Moro num hotel — disse. — Pensei em ter uma casa, mas viajo tanto que não valeria a pena. Estou percorrendo o país quase que o tempo todo.
O funcionário do hotel também não conseguia notar nada. Fez uma mesura para Cyrus, chamou-o de “senador” e indicou que daria um quarto a Adam ainda que fosse preciso botar alguém na rua.
Mande uma garrafa de uísque para o meu quarto, por favor.
Posso mandar um pouco de gelo picado se quiser.
Gelo! — disse Cyrus. — Meu filho é um soldado. — Bateu com a bengala na perna que emitiu um som oco. — Já fui soldado, soldado raso. Para que precisaríamos de gelo?
Adam ficou espantado com os aposentos de Cyrus. Tinha não só um quarto de dormir, mas uma sala de estar ao lado e o banheiro ficava junto ao quarto.Cyrus sentou-se numa poltrona funda e suspirou. Arregaçou a perna da calça e Adam viu o aparelho de ferro, couro e madeira de lei. Cyrus afrouxou os cordões da bainha de couro que prendia a perna ao cotoco e colocou a imitação de perna ao lado da sua cadeira.

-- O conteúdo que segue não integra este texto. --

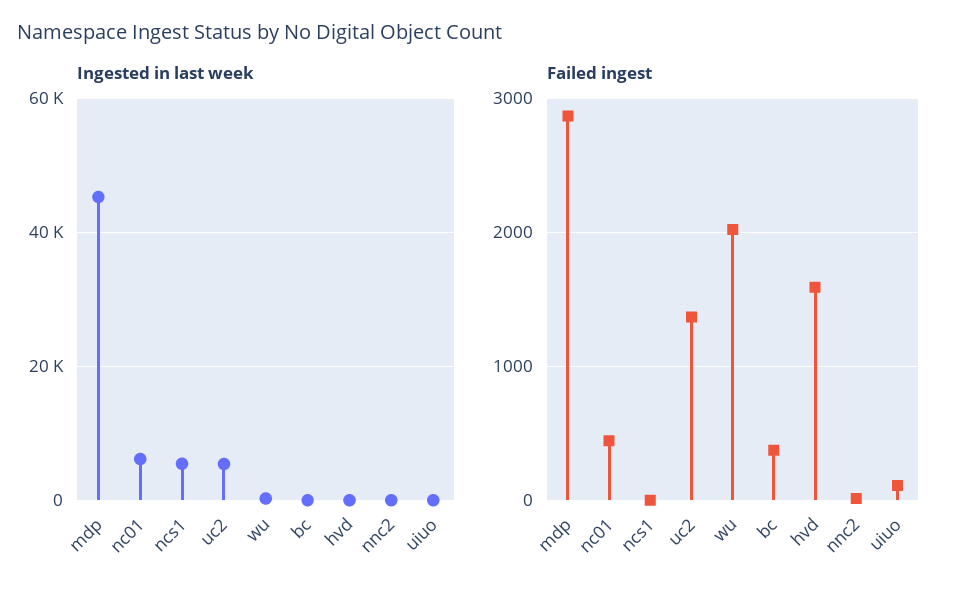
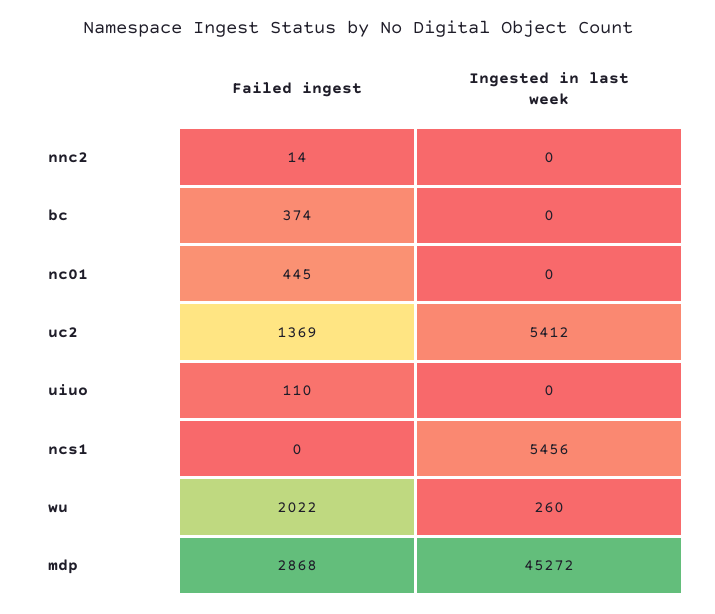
Ingested in last week, nc01: 6000 -> 0
Ingested in last week, hvd: 0 -> none
Failed ingest, hvd: 1600 -> none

Aperta muito às vezes — disse ele.
Sem a perna, seu pai voltou a ser o mesmo, o homem de que Adam se lembrava. Havia experimentado um início de desdém, mas agora o medo de infância, o respeito e a animosidade voltaram a ele, de modo que parecia um garotinho testando o humor imediato do pai para se ver livre de encrenca.

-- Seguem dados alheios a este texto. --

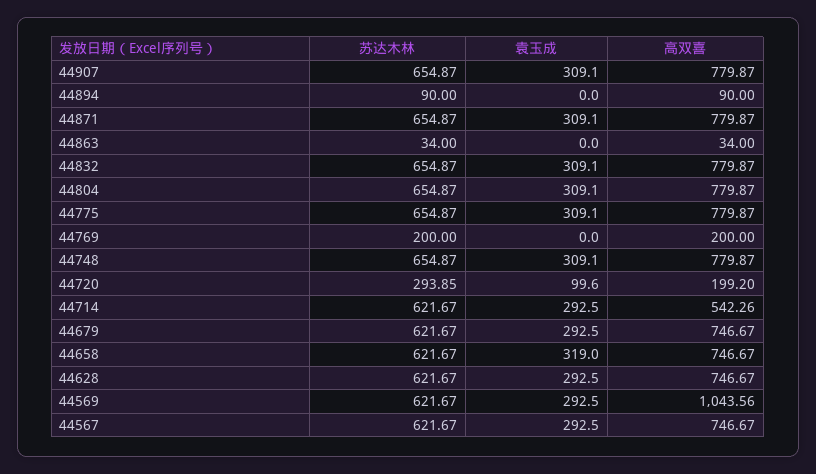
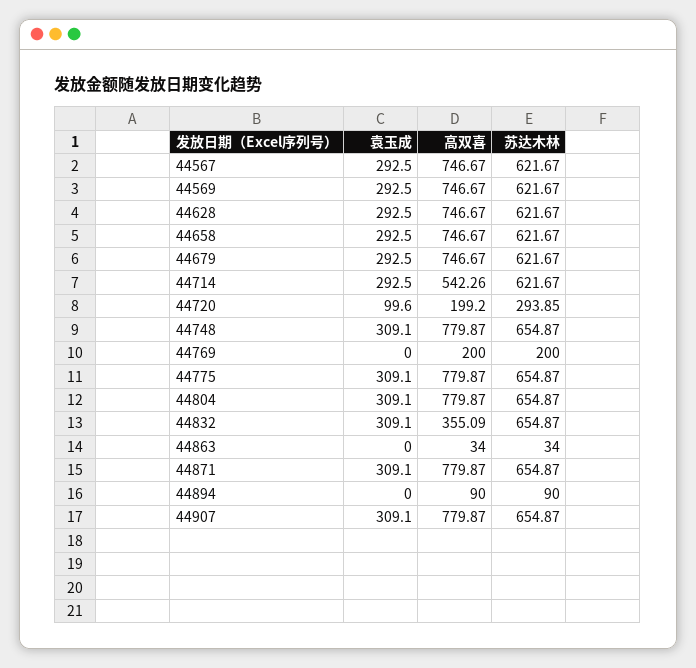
高双喜, 44832: 779.87 -> 355.09
袁玉成, 44658: 319 -> 292.5
高双喜, 44569: 1043.56 -> 746.67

Cyrus fez suas preparações, bebeu seu uísque e afrouxou o colarinho. Encarou Adam.— E então?
Senhor?
Por que se realistou?
Eu... não sei, senhor. Simplesmente me deu vontade.
Você não gosta do Exército, Adam.
Não, senhor.
Por que voltou?
Eu não queria ir para casa.
Cyrus suspirou e esfregou as pontas dos dedos nos braços da poltrona.

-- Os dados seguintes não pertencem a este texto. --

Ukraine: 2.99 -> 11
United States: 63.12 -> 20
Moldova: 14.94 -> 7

Vai ficar no Exército? — perguntou.
Não sei, senhor.
Posso colocá-lo em West Point. Tenho influência. Posso obter sua dispensa para que se matricule em West Point.
Não quero ir para lá.
Está me desafiando? — perguntou Cyrus calmamente.
Adam levou muito tempo para responder e sua mente procurou alguma saída antes de dizer:
Sim, senhor.
Cyrus disse:
Sirva-me um pouco de uísque, filho. — E, quando Adam o fez, ele continuou: — Não sei se você sabe quanta influência eu realmente tenho. Posso jogar o Grande Exército em massa a favor de qualquer candidato. Até o presidente gosta de saber o que eu penso em relação a questões públicas. Posso derrotar senadores e conseguir empregos como se apanha maçãs. Posso fazer homens e destruir homens. Sabe disso?
Adam sabia mais do que aquilo. Sabia que Cyrus estava se defendendo com ameaças.
Sim, senhor. Ouvi falar.
Eu podia designá-lo para Washington, designá-lo até para mim e ensinar-lhe como são as coisas por aqui.
Eu preferiria voltar para o meu regimento, senhor.
Ele viu a sombra da perda escurecer o rosto do pai.
Talvez eu tenha cometido um erro. Você aprendeu a resistência estúpida de um soldado. — Suspirou. — Vou dar ordens para que se apresente ao seu regimento. Você vai apodrecer no quartel.
Obrigado, senhor.
Depois de uma pausa, Adam perguntou:
Por que não traz Charles para cá?
Porque eu... não, Charles fica melhor onde está. Melhor onde está.
Adam se lembrou do tom do pai e da sua aparência. E teve muito tempo para se lembrar, porque apodreceu no quartel. Lembrou que Cyrus estava sozinho e solitário — e sabia disso.